Document:
------------------------------------

Avec la voix de Maurice Zundel qui nous permet d’entrer plus profondément dans le texte. (Enregistrement qui s’améliore après le premier paragraphe. Qualité générale médiocre mais compréhensible, sauf quelques mots.)

 

Je me suis souvent demandé, en lisant les comptes rendus du Concile : de quel Dieu parlons-nous ? De quel Dieu parlons-nous, et de quel Homme ? Et il me semble que cette question n’a pas été posée ; qu’il y a eu, dans le Concile, des conflits de tendances, des ambiguïtés et que, finalement, le message essentiel n’a pas été proposé qui aurait été précisément de présenter le Dieu qui ne peut se situer que dans ce monde que l’homme est appelé à créer, non seulement qui n’existe pas encore, qui ne peut pas exister sans nous et qui n’existe par nous, que dans la mesure où nous sommes engagés.

 Le Dieu dont nous parlons, je veux dire le Dieu traditionnel, le Dieu qui répond à une définition que l’on retrouve dans tous les manuels, dans tous les livres de philosophie, ce Dieu est un Dieu qui concerne le passé, c’est un Dieu qui est censé expliquer l’univers, sa genèse et son évolution. C’est un Dieu qui complète, en quelque sorte, ou qui était censé compléter les explications données par les savants. Ce n’était pas le Dieu que l’on peut rencontrer seulement dans ce monde qui n’existe pas encore et qui ne subsiste qu’à la faveur d’un engagement sans cesse renouvelé.

 

 

Et c’est là, justement, le danger, le fait que, il n’y ait pas communication entre le monde et l’Eglise ou les Eglises, le monde et les religions institutionnelles ; c’est là le point de rupture : c’est que ce Dieu qui est censé expliquer d’abord [les réalités] les plus nécessaires est de moins en moins intelligible aux savants comme tel. […] Il y a des savants naturellement qui, ont deux parts dans leur vie, qui sont des croyants par leur option personnelle et qui peuvent être de vrais mystiques, et qui appliquent dans le domaine scientifique toutes les rigueurs de la méthode, qui est, si vous le voulez, une méthode matérialiste, c’est-à-dire une méthode où les vérifications sont toujours physiques et se situent dans un monde extérieur à nous et dans un monde automatique et préfabriqué.

 

Nous pouvons passer en revue, si vous le voulez, un ensemble de difficultés qui pèsent sur la notion traditionnelle de Dieu, qui ont pesé, certainement, sur le déroulement des délibérations conciliaires, qui pèsent aussi sur notre esprit, car nous sommes imbus d’un langage traditionnel dont il nous est difficile de nous départir et si nous passons en revue quelques-uns de ces obstacles, simplement pour clarifier la situation et pour mieux nous amener à opter précisément pour ce monde qui n’est pas encore, et dont nous avons à être à chaque instant, de nouveau, les créateurs.

------------------------------------

(Entrées de données collectées)
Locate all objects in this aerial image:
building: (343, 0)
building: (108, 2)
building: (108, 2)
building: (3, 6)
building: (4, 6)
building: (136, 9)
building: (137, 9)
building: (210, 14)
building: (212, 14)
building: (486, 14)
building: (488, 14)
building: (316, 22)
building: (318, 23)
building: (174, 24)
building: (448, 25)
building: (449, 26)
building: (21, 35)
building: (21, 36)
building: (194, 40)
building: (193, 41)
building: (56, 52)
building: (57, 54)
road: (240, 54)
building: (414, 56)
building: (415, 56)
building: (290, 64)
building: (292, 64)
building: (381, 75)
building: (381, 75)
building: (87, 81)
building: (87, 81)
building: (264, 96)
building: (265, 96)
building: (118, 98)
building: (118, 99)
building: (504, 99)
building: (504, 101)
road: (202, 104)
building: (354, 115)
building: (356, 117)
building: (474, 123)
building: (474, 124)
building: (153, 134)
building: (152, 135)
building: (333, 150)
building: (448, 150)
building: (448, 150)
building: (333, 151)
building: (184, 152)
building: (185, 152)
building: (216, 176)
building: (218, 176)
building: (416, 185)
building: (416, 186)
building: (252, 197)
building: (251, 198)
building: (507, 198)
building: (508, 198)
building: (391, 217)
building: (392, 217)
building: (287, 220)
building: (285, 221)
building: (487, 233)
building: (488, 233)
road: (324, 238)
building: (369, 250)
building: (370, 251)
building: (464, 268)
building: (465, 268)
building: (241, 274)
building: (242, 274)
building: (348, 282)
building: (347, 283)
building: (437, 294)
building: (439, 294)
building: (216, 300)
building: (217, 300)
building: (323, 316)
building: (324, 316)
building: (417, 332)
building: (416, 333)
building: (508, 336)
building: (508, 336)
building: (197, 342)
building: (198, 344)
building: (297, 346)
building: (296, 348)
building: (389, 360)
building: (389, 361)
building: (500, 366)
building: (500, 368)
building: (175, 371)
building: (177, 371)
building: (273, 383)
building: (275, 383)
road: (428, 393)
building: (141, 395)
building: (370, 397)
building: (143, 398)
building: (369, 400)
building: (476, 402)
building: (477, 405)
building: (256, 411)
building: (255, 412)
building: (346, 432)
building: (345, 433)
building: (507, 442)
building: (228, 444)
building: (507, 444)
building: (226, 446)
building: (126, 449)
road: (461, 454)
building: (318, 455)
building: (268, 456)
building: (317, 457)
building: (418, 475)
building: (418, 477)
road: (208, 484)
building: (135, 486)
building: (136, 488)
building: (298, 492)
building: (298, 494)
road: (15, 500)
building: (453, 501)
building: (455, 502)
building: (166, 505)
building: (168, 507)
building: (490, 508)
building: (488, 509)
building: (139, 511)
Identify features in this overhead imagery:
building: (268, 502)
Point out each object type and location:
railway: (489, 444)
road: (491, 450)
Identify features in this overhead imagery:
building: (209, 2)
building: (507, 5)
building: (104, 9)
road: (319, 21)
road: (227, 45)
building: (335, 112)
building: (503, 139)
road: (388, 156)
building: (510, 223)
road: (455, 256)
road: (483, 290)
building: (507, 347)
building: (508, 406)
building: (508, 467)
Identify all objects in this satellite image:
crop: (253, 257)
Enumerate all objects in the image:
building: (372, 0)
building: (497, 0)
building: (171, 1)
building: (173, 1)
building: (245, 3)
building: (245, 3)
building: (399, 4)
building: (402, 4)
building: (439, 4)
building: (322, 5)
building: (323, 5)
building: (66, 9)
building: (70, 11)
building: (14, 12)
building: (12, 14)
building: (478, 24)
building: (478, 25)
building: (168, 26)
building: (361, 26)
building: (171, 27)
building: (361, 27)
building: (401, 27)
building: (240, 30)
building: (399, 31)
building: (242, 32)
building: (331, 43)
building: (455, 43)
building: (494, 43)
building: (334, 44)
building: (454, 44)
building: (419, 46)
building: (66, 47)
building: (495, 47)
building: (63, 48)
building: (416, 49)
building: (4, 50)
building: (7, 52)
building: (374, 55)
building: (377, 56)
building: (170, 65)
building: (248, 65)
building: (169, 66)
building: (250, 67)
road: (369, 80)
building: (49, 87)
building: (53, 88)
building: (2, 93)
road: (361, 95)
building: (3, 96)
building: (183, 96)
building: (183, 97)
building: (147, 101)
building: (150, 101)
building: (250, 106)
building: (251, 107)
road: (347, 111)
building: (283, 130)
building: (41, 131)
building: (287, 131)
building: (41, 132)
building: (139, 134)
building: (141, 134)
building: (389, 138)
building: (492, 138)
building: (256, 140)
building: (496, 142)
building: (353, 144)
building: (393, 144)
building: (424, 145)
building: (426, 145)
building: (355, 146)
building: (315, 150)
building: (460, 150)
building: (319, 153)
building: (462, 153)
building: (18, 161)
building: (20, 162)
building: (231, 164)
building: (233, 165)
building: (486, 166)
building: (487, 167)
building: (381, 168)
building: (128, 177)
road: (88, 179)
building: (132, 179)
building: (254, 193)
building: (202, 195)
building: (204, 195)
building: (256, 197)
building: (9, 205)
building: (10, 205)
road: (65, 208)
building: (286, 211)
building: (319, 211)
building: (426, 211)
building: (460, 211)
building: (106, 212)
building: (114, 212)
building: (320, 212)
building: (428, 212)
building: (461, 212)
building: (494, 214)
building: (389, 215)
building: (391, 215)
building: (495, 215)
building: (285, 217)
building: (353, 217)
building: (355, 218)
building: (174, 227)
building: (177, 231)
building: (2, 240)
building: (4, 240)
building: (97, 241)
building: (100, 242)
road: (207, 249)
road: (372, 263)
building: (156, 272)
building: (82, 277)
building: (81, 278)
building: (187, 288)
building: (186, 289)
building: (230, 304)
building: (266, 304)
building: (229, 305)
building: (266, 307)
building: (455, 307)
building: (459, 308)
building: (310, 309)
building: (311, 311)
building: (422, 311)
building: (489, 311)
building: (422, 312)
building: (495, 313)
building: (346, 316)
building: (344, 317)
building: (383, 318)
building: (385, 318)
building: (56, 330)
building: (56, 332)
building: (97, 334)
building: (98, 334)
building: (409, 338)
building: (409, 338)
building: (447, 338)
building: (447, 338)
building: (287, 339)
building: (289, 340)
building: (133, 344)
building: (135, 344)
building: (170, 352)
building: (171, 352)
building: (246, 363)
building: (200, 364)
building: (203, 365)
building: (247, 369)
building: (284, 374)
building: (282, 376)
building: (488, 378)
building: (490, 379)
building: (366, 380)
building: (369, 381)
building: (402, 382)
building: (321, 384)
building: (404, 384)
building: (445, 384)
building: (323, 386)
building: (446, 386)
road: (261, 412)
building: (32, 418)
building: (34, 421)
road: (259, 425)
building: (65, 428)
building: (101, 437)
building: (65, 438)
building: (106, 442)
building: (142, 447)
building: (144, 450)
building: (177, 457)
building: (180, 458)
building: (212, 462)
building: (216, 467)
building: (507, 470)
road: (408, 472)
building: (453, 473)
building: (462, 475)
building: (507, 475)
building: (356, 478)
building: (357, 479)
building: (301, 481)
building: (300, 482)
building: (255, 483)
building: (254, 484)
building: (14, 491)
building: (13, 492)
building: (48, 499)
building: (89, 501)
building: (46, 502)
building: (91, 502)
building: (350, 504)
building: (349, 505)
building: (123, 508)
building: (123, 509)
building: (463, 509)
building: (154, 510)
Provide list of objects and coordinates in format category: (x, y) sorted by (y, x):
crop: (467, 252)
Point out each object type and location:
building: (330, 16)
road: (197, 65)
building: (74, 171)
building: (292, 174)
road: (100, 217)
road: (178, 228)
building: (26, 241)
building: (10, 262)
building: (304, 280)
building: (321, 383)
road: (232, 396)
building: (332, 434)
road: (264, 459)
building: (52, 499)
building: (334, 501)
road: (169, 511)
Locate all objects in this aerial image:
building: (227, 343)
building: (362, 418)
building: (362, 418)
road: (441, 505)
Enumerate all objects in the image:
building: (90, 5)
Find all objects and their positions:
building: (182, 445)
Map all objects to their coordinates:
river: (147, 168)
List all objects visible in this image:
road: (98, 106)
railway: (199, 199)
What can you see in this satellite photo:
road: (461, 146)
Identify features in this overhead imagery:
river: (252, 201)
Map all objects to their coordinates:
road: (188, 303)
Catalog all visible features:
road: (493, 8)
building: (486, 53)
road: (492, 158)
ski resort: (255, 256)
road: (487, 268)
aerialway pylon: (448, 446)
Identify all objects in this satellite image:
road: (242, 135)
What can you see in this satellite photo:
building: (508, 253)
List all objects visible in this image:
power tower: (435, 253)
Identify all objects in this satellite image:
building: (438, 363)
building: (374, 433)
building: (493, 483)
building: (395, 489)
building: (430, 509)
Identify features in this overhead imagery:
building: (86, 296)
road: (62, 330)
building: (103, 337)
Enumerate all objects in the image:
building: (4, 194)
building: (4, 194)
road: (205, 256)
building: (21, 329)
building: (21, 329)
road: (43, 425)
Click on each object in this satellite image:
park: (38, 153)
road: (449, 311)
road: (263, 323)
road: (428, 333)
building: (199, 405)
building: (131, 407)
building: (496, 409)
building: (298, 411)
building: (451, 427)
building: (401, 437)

------------------------------------

Liste des tâches:
• a. D'après le texte sur Dieu et le Concile, qu'est-ce que le Dieu traditionnel est censé expliquer ?
• b. Citez le texte sur Dieu et le Concile en commençant aux mots « Nous pouvons passer » et en vous arrêtant après « nouveau, les créateurs. ».
• c. Poursuivez le texte sur Dieu et le Concile au point où il s'arrête.
Les fiches forment un matériau à part, distinct du texte.

Liste des réponses:
• a. L'univers, sa genèse et son évolution.

• b.
Nous pouvons passer en revue, si vous le voulez, un ensemble de difficultés qui pèsent sur la notion traditionnelle de Dieu, qui ont pesé, certainement, sur le déroulement des délibérations conciliaires, qui pèsent aussi sur notre esprit, car nous sommes imbus d’un langage traditionnel dont il nous est difficile de nous départir et si nous passons en revue quelques-uns de ces obstacles, simplement pour clarifier la situation et pour mieux nous amener à opter précisément pour ce monde qui n’est pas encore, et dont nous avons à être à chaque instant, de nouveau, les créateurs.

• c.
 

De quel Dieu parlons-nous ? Et de quel homme ? Je pense qu’une des premières difficultés à considérer le problème sous l’aspect de l’avenir, la première difficulté à situer nos origines humaines dans l’avenir provient, si vous le voulez, du biblisme. Le biblisme, c’est un mot assez péjoratif que je m’excuse d’employer, je vais immédiatement illustrer ce que j’entends en me référant à une toute petite expérience que j’ai faite l’an dernier, durant le Carême, au moment où je m’apprêtais à lire l’épître de la Messe.

 

L’épître du jour était la prière de Jérémie pour être délivré de ses ennemis, c’est-à-dire la prière de Jérémie contre ses ennemis. Eh ! bien, en lisant ce texte en français, c’est-à-dire en lui donnant l’accent de la langue de tous les jours, j’ai été tellement frappé par l’incompatibilité entre la liturgie eucharistique, la liturgie du Seigneur, la liturgie de la foi et de l’amour et cette prière qui revendique, cette prière qui demande l’anéantissement des ennemis, que j’ai fermé le livre […] en disant : « Il est impossible de lire à la face du Seigneur ces imprécations et ces demandes de vengeance. Ce n’est pas compatible. »

 

Il est évident que le Dieu de Jérémie, dans cette prière, est encore un Dieu conçu dans une perspective qui n’est pas évangélique et qui ne pouvait pas l’être à l’époque, puisque le Christ n’était pas apparu. C’est là un exemple infinitésimal de ce que peut signifier la lecture de la Bible pour un homme d’aujourd’hui qui croit devoir prendre comme révélation divine, c’est-à-dire comme révélation absolue, comme la vérité parfaite et intangible, un texte qui émane de l’Esprit saint.

 

Combien de fois se trouvera-t-il en face de textes qui le déçoivent, qui le scandalisent, qui ne correspondent absolument pas à l’expérience qu’il a de Dieu et qui sont en contradiction d’ailleurs avec les données de l’Evangile.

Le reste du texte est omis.